USCi pioneers a 6.5kV silicon carbide JFET half bridge module for use in energy storage applications
Date: Jun 11, 2012
Source: United Silicon Carbide ( click here to go to the source)

Featured firm in this article: United Silicon Carbide Inc of Princeton, NJ



United Silicon Carbide Inc. based in Monmouth Junction, NJ, USA has been awarded a Department of Energy grant for the development of the industry's first commercial SiC 6.5KV JFET in order to revolutionize traditional storage grid tied 2 level inverter systems commonly found in energy storage applications.

USCi will fabricate half-bridge switch modules that are rated at 6.5 kV, thus enabling DC-Link voltages up to ~5 kV, and adopting a unipolar normally off SiC-JFET approach allows the device to switch in the medium voltage range while maintaining low switching losses and switching speeds of 20-30KHz.

Traditional DC link and 2 level inverter systems for grid tied storage use 1.2 kV Si-IGBT switch modules operating at 6.5 kHz. These low voltage, low performance silicon switches require that the system runs with high current levels and relatively low frequencies (< 10 kHz) thus requiring thick cables, heavy transformers, costly magnetics and elaborate cooling schemes to keep the IGBTs in a safe temperature range. In an attempt to address this issue, Si-IGBT's can achieve higher voltages, up to 6.5 kV, but at the expense of switching speed which must be reduced to sub kHz levels. System designers choose the best operating range for a particular system but are limited by the selection of silicon based devices.

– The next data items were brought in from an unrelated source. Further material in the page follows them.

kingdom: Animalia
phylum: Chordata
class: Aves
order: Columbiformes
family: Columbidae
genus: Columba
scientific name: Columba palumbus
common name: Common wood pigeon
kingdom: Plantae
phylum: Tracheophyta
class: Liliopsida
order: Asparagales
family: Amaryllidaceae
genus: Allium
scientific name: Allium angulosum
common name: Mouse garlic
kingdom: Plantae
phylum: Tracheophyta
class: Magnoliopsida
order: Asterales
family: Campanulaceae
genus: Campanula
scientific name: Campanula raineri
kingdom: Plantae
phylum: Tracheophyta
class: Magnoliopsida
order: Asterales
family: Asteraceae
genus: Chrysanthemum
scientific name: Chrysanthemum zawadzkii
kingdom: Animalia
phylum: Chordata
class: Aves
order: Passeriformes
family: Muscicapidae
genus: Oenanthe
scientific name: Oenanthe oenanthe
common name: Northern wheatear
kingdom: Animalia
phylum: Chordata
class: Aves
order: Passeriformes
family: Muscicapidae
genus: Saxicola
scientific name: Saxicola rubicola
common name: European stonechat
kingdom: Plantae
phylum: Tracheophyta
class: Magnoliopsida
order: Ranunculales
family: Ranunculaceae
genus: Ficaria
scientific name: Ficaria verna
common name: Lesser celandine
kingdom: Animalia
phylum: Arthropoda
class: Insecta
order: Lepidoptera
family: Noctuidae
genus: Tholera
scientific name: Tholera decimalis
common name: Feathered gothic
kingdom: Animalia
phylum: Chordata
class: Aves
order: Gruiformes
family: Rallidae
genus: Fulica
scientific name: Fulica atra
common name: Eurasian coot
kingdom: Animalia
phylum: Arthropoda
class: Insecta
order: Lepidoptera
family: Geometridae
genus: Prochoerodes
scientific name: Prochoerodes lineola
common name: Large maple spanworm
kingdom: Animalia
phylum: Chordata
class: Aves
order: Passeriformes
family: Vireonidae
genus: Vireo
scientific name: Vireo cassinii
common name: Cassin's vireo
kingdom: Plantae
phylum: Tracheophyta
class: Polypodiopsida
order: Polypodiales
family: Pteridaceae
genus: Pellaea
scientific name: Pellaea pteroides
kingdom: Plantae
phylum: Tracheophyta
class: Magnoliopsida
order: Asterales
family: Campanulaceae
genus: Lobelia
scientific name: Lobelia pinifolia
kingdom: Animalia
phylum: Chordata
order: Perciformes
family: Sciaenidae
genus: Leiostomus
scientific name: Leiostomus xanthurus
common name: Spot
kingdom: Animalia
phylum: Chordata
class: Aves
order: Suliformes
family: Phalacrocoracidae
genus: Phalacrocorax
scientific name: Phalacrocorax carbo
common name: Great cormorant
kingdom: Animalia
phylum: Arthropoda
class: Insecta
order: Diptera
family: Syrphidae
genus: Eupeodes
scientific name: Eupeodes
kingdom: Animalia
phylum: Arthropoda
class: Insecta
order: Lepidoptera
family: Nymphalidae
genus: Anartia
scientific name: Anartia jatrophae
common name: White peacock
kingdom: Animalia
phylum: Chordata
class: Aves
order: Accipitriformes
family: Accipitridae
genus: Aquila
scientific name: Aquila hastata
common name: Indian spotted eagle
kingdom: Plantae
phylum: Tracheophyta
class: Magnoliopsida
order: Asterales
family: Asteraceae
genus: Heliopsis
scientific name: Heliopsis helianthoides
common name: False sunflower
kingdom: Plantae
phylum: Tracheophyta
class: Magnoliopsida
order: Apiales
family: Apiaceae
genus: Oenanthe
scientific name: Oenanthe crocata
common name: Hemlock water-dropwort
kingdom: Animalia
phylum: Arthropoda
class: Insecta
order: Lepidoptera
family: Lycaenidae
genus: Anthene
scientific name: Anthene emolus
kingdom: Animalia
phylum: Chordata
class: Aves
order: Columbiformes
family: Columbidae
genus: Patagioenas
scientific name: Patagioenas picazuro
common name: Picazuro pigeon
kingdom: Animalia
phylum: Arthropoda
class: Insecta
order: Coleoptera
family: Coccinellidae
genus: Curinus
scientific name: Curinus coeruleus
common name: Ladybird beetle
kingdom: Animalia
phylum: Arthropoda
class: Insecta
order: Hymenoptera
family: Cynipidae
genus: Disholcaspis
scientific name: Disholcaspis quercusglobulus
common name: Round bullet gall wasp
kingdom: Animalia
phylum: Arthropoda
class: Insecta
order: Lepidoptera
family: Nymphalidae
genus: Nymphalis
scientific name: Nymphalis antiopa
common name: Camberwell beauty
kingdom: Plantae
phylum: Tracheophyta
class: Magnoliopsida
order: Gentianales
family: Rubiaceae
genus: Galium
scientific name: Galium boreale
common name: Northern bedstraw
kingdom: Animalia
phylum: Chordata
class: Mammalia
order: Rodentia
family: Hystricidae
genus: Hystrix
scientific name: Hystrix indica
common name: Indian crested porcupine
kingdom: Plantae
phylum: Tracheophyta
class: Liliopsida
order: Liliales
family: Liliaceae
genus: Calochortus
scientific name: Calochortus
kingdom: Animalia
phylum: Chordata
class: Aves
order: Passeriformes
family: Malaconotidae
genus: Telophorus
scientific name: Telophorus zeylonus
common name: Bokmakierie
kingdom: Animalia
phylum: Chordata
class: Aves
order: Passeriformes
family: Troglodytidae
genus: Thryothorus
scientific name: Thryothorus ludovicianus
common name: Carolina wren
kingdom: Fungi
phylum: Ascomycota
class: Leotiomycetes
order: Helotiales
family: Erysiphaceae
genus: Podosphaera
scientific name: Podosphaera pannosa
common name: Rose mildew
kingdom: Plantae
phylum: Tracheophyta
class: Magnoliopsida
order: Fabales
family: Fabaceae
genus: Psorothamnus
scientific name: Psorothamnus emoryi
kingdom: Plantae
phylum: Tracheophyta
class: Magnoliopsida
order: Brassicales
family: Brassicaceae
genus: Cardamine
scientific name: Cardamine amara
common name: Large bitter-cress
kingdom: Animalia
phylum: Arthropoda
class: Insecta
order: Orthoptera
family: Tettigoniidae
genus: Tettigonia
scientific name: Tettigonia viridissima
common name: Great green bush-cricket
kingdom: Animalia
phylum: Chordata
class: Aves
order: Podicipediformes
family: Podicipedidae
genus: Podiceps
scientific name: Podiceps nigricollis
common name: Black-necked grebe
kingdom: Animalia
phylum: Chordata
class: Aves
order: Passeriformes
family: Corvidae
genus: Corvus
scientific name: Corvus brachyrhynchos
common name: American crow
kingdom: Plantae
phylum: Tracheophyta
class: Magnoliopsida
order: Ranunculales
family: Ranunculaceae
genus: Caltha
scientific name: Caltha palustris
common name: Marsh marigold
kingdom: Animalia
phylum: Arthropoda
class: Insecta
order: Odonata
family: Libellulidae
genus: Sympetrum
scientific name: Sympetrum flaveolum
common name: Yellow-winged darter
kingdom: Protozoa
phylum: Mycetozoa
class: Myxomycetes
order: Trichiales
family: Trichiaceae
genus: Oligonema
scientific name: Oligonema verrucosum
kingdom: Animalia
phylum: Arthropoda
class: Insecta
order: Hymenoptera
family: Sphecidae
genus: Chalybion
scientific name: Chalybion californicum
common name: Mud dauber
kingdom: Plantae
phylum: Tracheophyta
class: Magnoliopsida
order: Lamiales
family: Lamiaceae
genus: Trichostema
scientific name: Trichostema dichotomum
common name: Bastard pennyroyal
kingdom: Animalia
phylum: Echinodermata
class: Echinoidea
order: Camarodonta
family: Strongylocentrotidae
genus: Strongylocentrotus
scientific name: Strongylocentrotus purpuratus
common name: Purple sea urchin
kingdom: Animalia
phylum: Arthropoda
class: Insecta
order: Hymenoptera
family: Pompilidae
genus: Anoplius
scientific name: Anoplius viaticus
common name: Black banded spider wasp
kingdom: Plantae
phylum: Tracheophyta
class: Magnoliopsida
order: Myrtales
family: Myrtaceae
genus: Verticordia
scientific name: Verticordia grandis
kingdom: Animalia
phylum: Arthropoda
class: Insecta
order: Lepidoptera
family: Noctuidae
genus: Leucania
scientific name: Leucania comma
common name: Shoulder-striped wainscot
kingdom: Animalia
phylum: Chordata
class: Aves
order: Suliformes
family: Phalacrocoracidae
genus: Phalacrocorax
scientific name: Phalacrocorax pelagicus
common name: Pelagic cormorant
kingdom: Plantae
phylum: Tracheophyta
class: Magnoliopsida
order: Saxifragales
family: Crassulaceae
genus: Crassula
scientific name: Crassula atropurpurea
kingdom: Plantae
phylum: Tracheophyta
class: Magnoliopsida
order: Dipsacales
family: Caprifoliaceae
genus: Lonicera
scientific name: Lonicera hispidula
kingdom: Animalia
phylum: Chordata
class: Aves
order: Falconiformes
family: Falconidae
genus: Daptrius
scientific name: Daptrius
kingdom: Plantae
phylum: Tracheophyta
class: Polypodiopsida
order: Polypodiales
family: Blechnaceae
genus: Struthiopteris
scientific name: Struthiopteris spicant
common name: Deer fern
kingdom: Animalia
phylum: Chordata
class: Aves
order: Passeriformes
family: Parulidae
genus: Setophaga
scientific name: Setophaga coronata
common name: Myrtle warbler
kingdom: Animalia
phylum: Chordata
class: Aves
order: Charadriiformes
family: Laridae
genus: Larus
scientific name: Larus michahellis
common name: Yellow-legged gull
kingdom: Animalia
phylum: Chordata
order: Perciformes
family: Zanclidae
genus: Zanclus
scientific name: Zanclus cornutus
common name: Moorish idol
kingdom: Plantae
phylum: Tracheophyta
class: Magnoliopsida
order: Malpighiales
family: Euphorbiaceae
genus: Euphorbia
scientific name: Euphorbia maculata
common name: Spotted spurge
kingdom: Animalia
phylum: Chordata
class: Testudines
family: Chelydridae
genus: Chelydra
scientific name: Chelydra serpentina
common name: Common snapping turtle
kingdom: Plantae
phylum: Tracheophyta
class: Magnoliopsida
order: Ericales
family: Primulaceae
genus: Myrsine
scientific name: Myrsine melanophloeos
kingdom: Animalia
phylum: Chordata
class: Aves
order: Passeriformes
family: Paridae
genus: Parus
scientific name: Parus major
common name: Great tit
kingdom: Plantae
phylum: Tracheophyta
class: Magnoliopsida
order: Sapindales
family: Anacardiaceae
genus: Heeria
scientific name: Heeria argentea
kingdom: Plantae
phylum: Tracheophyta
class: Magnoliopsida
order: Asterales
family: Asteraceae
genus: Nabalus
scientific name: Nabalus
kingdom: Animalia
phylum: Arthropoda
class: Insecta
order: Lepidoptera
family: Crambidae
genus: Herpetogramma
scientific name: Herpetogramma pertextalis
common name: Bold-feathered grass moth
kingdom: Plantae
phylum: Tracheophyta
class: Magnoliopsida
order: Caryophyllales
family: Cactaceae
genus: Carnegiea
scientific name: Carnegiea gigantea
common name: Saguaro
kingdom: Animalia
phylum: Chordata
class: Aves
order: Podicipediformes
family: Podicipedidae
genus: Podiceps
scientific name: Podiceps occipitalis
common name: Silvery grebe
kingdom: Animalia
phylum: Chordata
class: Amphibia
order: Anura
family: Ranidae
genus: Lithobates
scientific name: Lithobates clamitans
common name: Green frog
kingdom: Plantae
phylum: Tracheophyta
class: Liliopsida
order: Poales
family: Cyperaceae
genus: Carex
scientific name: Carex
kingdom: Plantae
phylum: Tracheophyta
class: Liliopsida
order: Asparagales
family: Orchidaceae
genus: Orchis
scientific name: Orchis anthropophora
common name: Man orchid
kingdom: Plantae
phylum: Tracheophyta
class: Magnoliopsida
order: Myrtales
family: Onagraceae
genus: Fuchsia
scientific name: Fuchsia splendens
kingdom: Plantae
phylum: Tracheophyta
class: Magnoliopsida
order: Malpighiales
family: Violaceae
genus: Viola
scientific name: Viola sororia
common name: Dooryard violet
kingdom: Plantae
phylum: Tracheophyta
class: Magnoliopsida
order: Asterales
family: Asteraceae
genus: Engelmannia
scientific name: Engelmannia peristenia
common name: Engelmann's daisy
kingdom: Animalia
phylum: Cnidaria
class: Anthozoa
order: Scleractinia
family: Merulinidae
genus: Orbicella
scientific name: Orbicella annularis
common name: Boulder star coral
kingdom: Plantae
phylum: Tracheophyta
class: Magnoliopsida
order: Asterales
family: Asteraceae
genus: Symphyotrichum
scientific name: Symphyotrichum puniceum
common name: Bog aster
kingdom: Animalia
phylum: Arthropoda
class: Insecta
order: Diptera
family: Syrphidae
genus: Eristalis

"All large area silicon based switches like Insulated Gate Bipolar Transistors (IGBT), Gate-Turn-Off (GTO) Thyristors and Gate-Commutated-Thyristors (GCT's) function but show significant disadvantages and limitations in use like restricting switching frequencies to sub KHz or demanding implementation of costly turn off snubbering. United Silicon Carbide will solve these problems using its expertise in SiC based Junction Field Effect Transistors (JFETs) to develop a switch module product that can readily improve the needs of current state-of-the art energy storage systems and create a switch platform for next generation systems as well. A 6.5 kV, 60 A switch module operating at 20-30 kHz will provide significant system level performance benefits that enable simpler adoption and faster penetration of wind and solar generation seamlessly into distributed storage based power systems operating in the 100 kW to 1 MW range".